Puisse ce site contribuer à l’apport de sève qui suscitera quelques taillis linguistique. Puissent les langues d’Oc connaître une seconde vie, puissions nous voir se développer un taillis linguistique à l’instar de ces arbres issus de la reproduction végétative d’une souche où plusieurs bourgeons se développent.

A propos de ce site...

Ecole-de-dialectologie-de-Toulouse-1983
Clin d’œil à l’école de dialectologie de Toulouse, 1983.

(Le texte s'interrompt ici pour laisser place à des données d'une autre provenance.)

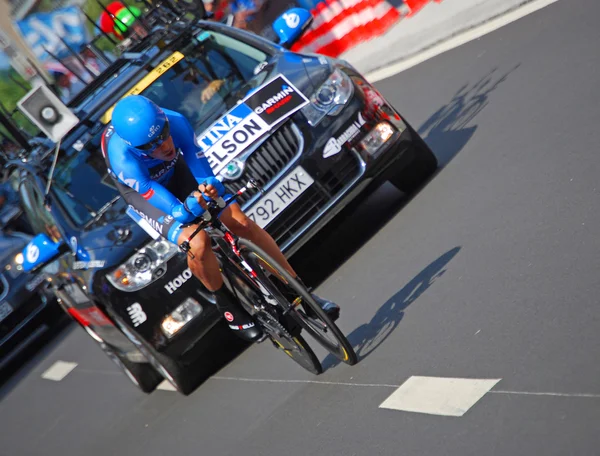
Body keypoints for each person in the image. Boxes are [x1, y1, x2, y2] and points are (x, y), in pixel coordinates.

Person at [102, 95, 339, 342]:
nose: (163, 146)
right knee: (198, 242)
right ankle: (225, 302)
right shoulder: (124, 161)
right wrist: (185, 209)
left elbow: (201, 170)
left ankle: (302, 293)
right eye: (151, 144)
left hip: (177, 169)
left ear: (165, 122)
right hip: (146, 192)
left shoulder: (176, 121)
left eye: (164, 133)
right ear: (135, 147)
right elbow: (171, 207)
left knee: (240, 222)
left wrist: (208, 188)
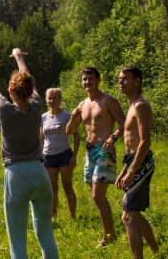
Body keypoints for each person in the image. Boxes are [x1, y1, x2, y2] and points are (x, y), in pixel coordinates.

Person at [0, 45, 59, 259]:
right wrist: (18, 56)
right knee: (46, 235)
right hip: (40, 173)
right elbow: (28, 79)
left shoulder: (5, 110)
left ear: (11, 91)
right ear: (31, 89)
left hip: (16, 175)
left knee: (17, 242)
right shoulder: (37, 105)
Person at [66, 67, 125, 248]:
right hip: (89, 151)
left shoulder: (108, 101)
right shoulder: (82, 105)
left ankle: (108, 236)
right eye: (84, 79)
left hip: (104, 150)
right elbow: (69, 131)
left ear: (98, 80)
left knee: (97, 194)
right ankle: (110, 233)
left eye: (91, 79)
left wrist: (113, 138)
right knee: (96, 196)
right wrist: (73, 117)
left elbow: (125, 123)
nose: (87, 82)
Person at [116, 66, 159, 259]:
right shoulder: (132, 105)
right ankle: (156, 250)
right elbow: (131, 144)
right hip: (134, 161)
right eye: (120, 78)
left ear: (137, 81)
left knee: (128, 215)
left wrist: (132, 171)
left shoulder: (140, 105)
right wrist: (125, 169)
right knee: (133, 213)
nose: (121, 82)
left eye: (125, 78)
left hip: (142, 163)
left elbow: (144, 141)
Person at [40, 88, 80, 220]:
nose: (52, 101)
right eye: (50, 98)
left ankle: (73, 217)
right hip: (48, 157)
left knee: (67, 187)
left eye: (55, 98)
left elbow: (76, 137)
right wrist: (40, 154)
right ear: (46, 100)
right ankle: (53, 216)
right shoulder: (43, 117)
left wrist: (74, 156)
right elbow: (41, 138)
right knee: (52, 190)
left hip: (64, 155)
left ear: (60, 99)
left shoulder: (66, 116)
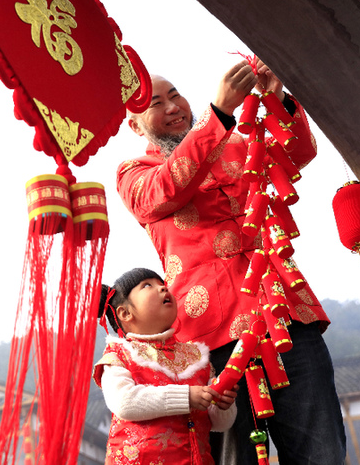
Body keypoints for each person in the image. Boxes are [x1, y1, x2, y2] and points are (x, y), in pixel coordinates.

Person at [116, 60, 346, 464]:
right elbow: (168, 189)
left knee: (321, 451)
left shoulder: (237, 143)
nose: (173, 106)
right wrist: (218, 113)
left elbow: (297, 152)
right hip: (210, 337)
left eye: (175, 95)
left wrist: (274, 94)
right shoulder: (135, 174)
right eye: (156, 103)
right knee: (234, 457)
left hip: (286, 313)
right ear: (136, 126)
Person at [93, 267, 237, 464]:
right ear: (125, 313)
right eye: (147, 285)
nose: (162, 288)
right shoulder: (119, 353)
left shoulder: (196, 357)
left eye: (163, 284)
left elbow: (220, 425)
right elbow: (124, 402)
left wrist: (223, 405)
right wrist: (186, 396)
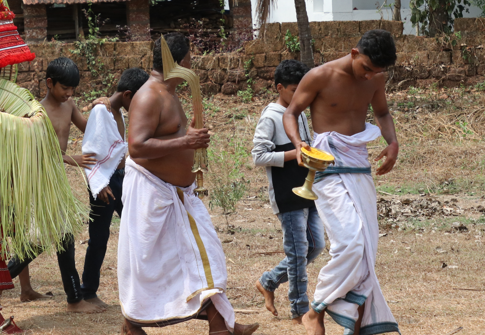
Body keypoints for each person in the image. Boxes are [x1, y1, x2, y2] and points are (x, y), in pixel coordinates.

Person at [118, 32, 258, 335]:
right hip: (153, 196)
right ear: (179, 61)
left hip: (177, 197)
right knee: (158, 268)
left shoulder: (169, 94)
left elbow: (170, 139)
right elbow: (137, 147)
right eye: (189, 59)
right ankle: (136, 324)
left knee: (200, 261)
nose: (192, 64)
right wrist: (186, 139)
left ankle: (221, 323)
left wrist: (190, 139)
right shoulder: (149, 95)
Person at [282, 29, 400, 335]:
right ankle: (316, 309)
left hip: (358, 162)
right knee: (349, 241)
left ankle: (355, 318)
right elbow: (292, 113)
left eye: (377, 72)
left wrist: (393, 142)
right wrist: (298, 145)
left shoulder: (376, 79)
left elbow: (382, 112)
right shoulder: (320, 76)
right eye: (367, 68)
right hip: (324, 164)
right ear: (353, 53)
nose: (370, 76)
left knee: (366, 247)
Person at [6, 57, 105, 313]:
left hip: (57, 181)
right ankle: (2, 279)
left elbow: (89, 129)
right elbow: (38, 155)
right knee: (53, 238)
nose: (69, 93)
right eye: (64, 88)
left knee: (62, 237)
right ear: (50, 83)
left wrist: (103, 108)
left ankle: (72, 299)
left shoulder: (69, 105)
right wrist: (74, 160)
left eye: (72, 89)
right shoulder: (36, 113)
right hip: (40, 181)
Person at [252, 60, 325, 324]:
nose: (300, 95)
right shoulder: (270, 116)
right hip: (287, 193)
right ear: (280, 88)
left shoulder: (300, 113)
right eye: (295, 90)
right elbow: (258, 155)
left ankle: (268, 282)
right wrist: (296, 154)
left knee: (315, 246)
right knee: (298, 251)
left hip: (308, 190)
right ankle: (299, 310)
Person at [80, 68, 150, 308]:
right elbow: (90, 152)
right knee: (98, 238)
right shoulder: (102, 111)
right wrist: (99, 184)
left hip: (122, 178)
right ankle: (88, 292)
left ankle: (144, 287)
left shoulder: (116, 110)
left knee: (138, 230)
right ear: (129, 95)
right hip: (105, 184)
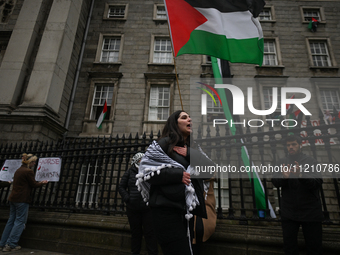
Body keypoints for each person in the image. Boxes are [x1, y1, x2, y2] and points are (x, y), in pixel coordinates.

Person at [136, 110, 214, 255]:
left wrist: (189, 153)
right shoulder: (163, 143)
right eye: (184, 117)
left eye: (190, 117)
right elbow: (145, 171)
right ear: (174, 123)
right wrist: (178, 175)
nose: (189, 119)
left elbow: (210, 170)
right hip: (166, 211)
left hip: (186, 213)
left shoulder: (193, 147)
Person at [272, 135, 323, 255]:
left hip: (310, 211)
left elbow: (318, 182)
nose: (291, 147)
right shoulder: (282, 162)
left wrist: (301, 175)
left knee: (314, 248)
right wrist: (284, 177)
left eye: (294, 144)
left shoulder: (311, 161)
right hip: (289, 212)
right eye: (289, 145)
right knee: (289, 248)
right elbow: (275, 181)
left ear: (300, 145)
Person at [0, 153, 48, 252]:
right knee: (20, 222)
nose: (35, 163)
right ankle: (11, 244)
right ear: (30, 162)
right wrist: (42, 183)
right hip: (22, 200)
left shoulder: (18, 170)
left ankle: (2, 243)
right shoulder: (28, 171)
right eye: (34, 162)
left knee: (11, 221)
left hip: (13, 198)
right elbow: (34, 184)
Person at [118, 152, 158, 255]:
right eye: (140, 160)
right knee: (136, 233)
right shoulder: (129, 172)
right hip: (133, 209)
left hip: (147, 208)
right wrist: (128, 198)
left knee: (150, 233)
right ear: (136, 161)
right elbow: (121, 187)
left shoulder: (148, 171)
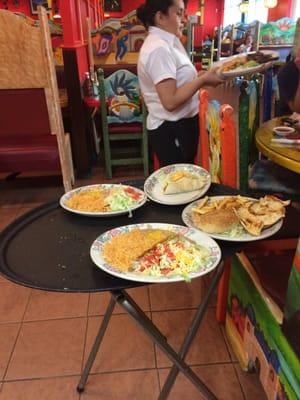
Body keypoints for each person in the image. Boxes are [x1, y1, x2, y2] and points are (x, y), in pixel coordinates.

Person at [136, 0, 225, 167]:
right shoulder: (158, 48)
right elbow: (170, 101)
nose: (184, 19)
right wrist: (203, 80)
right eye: (179, 13)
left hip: (179, 125)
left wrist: (203, 75)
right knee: (181, 186)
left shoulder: (169, 42)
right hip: (171, 128)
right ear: (160, 17)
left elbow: (180, 81)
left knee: (186, 180)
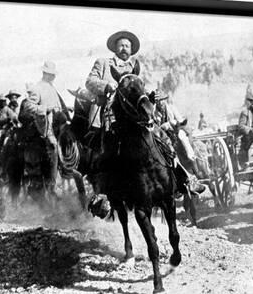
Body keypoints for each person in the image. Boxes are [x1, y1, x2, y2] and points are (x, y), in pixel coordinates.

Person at [85, 30, 204, 197]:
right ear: (115, 48)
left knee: (164, 139)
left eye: (127, 46)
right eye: (121, 45)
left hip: (135, 117)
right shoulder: (103, 63)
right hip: (110, 115)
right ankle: (103, 195)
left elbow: (140, 92)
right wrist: (106, 86)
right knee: (107, 152)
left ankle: (185, 178)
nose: (124, 48)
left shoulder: (134, 67)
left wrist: (151, 97)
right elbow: (90, 81)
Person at [18, 61, 67, 194]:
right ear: (44, 73)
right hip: (46, 126)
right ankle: (52, 183)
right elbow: (29, 106)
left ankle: (68, 171)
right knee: (53, 146)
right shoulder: (37, 88)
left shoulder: (52, 88)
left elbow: (59, 105)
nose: (52, 76)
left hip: (58, 124)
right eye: (49, 74)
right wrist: (44, 109)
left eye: (53, 74)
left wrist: (65, 109)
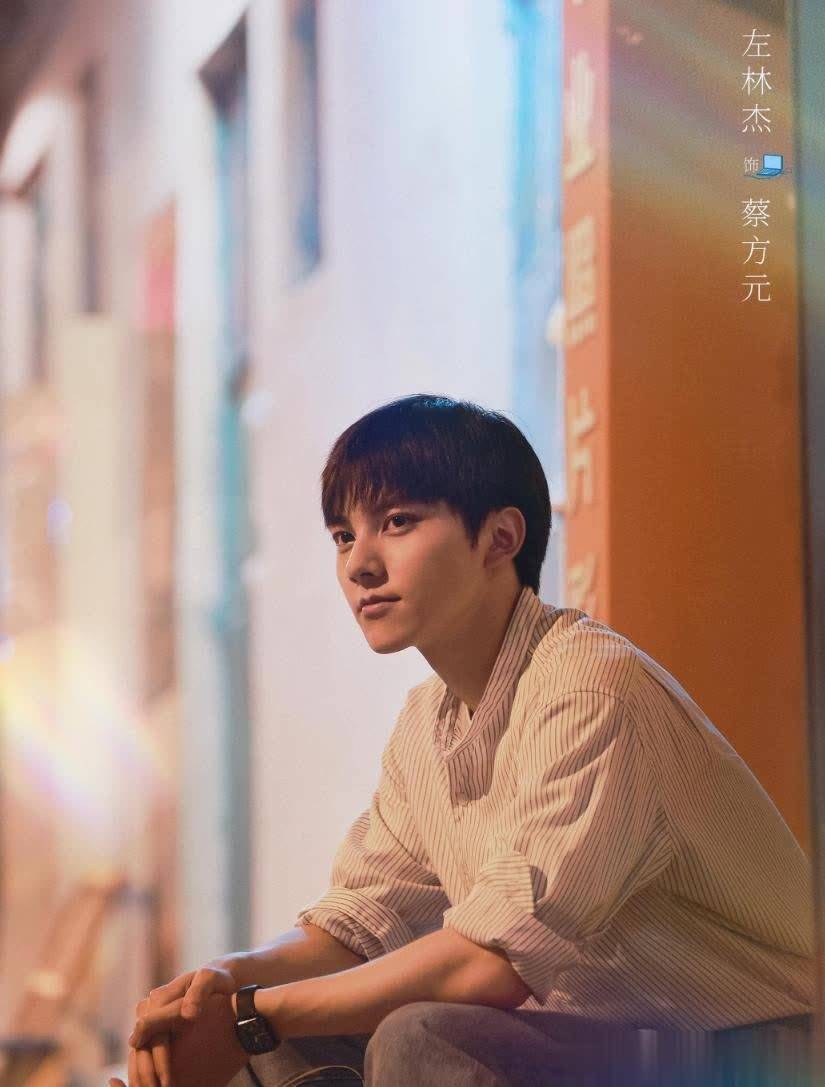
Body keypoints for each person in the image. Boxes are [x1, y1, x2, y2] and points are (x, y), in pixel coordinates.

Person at [113, 394, 815, 1087]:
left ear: (500, 539)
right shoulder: (428, 721)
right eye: (344, 535)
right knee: (269, 1043)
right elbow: (358, 927)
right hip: (615, 1047)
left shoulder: (591, 690)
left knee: (412, 1038)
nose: (359, 564)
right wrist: (222, 981)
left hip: (758, 1054)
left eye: (397, 522)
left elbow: (491, 962)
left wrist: (253, 1014)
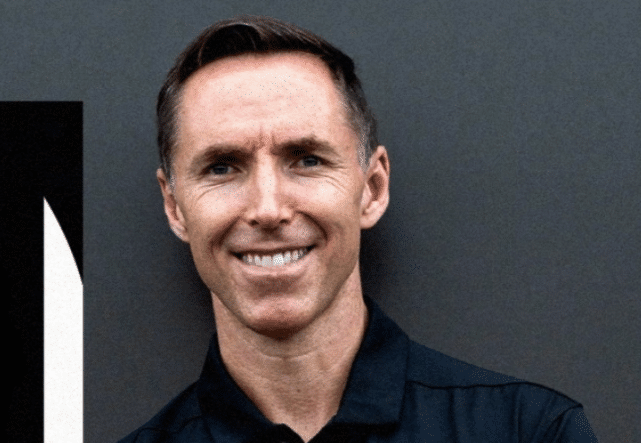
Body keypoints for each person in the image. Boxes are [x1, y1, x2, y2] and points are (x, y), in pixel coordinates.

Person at [119, 16, 598, 443]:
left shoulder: (531, 431)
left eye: (307, 160)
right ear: (175, 207)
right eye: (222, 167)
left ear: (372, 188)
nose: (268, 209)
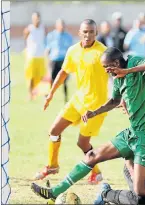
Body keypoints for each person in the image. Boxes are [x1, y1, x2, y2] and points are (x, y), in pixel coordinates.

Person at [31, 48, 145, 204]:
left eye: (107, 67)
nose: (106, 71)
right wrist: (94, 112)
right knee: (92, 155)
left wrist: (127, 71)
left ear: (115, 63)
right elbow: (114, 101)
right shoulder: (118, 80)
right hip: (132, 134)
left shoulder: (134, 62)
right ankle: (54, 192)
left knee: (141, 190)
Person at [34, 19, 108, 185]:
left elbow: (117, 75)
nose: (88, 35)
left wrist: (122, 98)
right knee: (54, 130)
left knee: (82, 143)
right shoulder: (73, 50)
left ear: (96, 33)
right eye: (85, 32)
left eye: (91, 32)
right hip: (78, 100)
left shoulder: (103, 53)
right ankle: (52, 166)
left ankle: (96, 172)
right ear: (79, 33)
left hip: (96, 105)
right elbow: (63, 72)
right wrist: (51, 94)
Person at [46, 18, 73, 103]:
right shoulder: (51, 35)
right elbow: (48, 48)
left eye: (63, 25)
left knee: (64, 79)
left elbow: (70, 49)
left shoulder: (68, 36)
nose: (62, 27)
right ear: (56, 26)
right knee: (52, 78)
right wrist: (47, 60)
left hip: (64, 60)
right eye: (60, 25)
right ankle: (49, 95)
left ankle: (66, 97)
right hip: (54, 59)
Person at [23, 12, 47, 100]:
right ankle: (30, 94)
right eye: (35, 18)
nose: (37, 20)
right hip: (31, 56)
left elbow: (45, 38)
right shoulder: (29, 28)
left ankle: (41, 94)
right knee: (31, 76)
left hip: (41, 56)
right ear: (32, 19)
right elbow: (25, 38)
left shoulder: (43, 28)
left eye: (38, 18)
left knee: (41, 76)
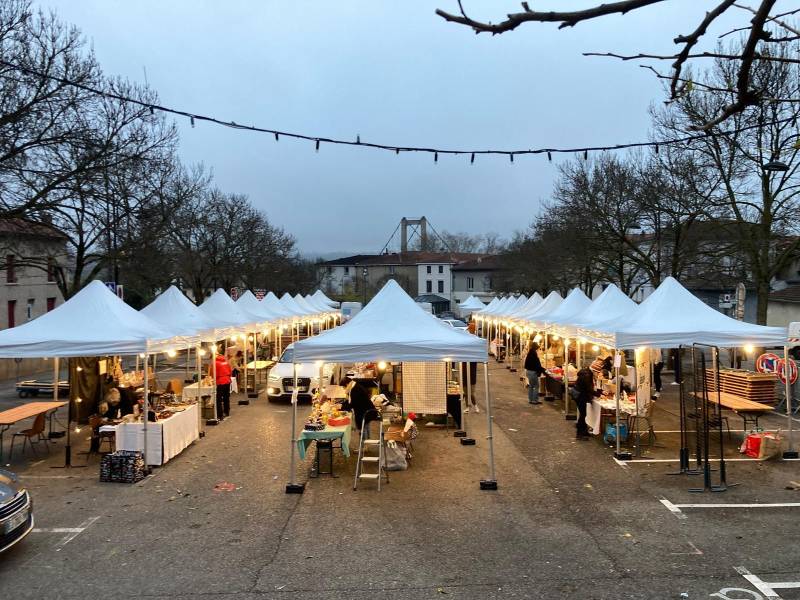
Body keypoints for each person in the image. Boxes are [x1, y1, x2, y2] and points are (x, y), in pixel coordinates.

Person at [574, 367, 597, 440]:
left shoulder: (584, 374)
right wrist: (599, 394)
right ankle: (579, 434)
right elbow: (588, 389)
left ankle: (584, 431)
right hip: (580, 396)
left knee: (583, 414)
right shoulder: (587, 376)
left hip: (578, 395)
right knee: (583, 415)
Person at [212, 352, 232, 421]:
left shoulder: (215, 363)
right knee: (226, 397)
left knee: (218, 399)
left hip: (220, 381)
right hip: (227, 380)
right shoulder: (225, 362)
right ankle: (227, 411)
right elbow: (230, 371)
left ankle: (219, 415)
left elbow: (213, 373)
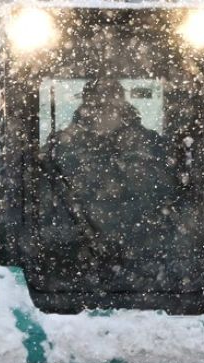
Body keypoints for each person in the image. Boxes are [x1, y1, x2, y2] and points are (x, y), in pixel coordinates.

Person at [40, 77, 176, 267]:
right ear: (86, 107)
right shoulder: (62, 147)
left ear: (123, 105)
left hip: (148, 257)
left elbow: (168, 194)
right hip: (71, 257)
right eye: (96, 104)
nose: (103, 111)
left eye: (111, 103)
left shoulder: (149, 144)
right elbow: (43, 198)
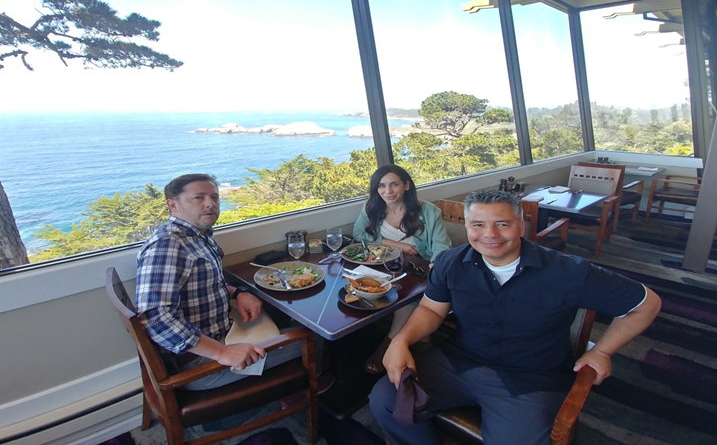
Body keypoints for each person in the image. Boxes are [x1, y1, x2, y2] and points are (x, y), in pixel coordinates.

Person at [369, 190, 661, 445]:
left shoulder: (568, 272)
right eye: (478, 225)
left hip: (531, 377)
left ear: (521, 226)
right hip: (459, 362)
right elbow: (432, 309)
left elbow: (647, 304)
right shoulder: (450, 262)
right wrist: (401, 341)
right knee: (385, 399)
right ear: (468, 227)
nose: (489, 234)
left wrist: (603, 351)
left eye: (502, 224)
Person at [135, 173, 300, 390]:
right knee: (311, 337)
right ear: (173, 205)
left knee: (280, 313)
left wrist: (237, 293)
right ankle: (303, 391)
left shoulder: (198, 236)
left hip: (222, 329)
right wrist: (221, 352)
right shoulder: (167, 245)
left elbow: (203, 285)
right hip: (198, 362)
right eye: (198, 198)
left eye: (215, 197)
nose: (210, 204)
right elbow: (155, 317)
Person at [353, 164, 452, 374]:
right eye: (381, 186)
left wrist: (436, 264)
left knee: (406, 297)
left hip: (418, 271)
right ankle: (424, 340)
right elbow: (359, 235)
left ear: (406, 185)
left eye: (394, 184)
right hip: (383, 269)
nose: (387, 191)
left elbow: (442, 246)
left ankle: (390, 344)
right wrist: (396, 244)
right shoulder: (371, 208)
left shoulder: (428, 211)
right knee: (360, 292)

« Être ethnolinguiste en Gascogne », en ligne depuis le 12 février 2020, vise à rendre disponibles des ressources ethnolinguistiques méconnues relatives à la Gascogne, surtout pyrénéenne, pour ne pas dire au Comminges. Le focus initial porte sur sur les travaux de Jean-Claude Dinguirard, ethnolinguiste du domaine pyrénéen gascon – lire Être ethnolinguiste, en Gascogne, aujourd’hui. Nous espérons être autorisés à publier d’autres auteurs, notamment ceux de l’école de dialectologie de Toulouse : l’abbé Théobald Lalanne, Jean Séguy, Jacques Allières, Pierre Bec, André Soutou, Christian Anatole, Jacques Boisgontier, J.-L. Fossat, Xavier Ravier, Pierre Brossolette, Jeanine Fribourg, Philippe Cahuzac, François Baby…

Uher 4000 Report-L
Uher 4000 Report-L
Avertissement aux professionnels contemporains de la linguistique et de l’ethnolinguistique, de l’ethnographie :

Les enregistrements sonores ont été collectés au moyen d’un Uher-4000 Report-L aux seules fins d’exploitation dans le cadre d’écrits, bien avant l’ère internet. L’ensemble de ce site est le fait d’un profane.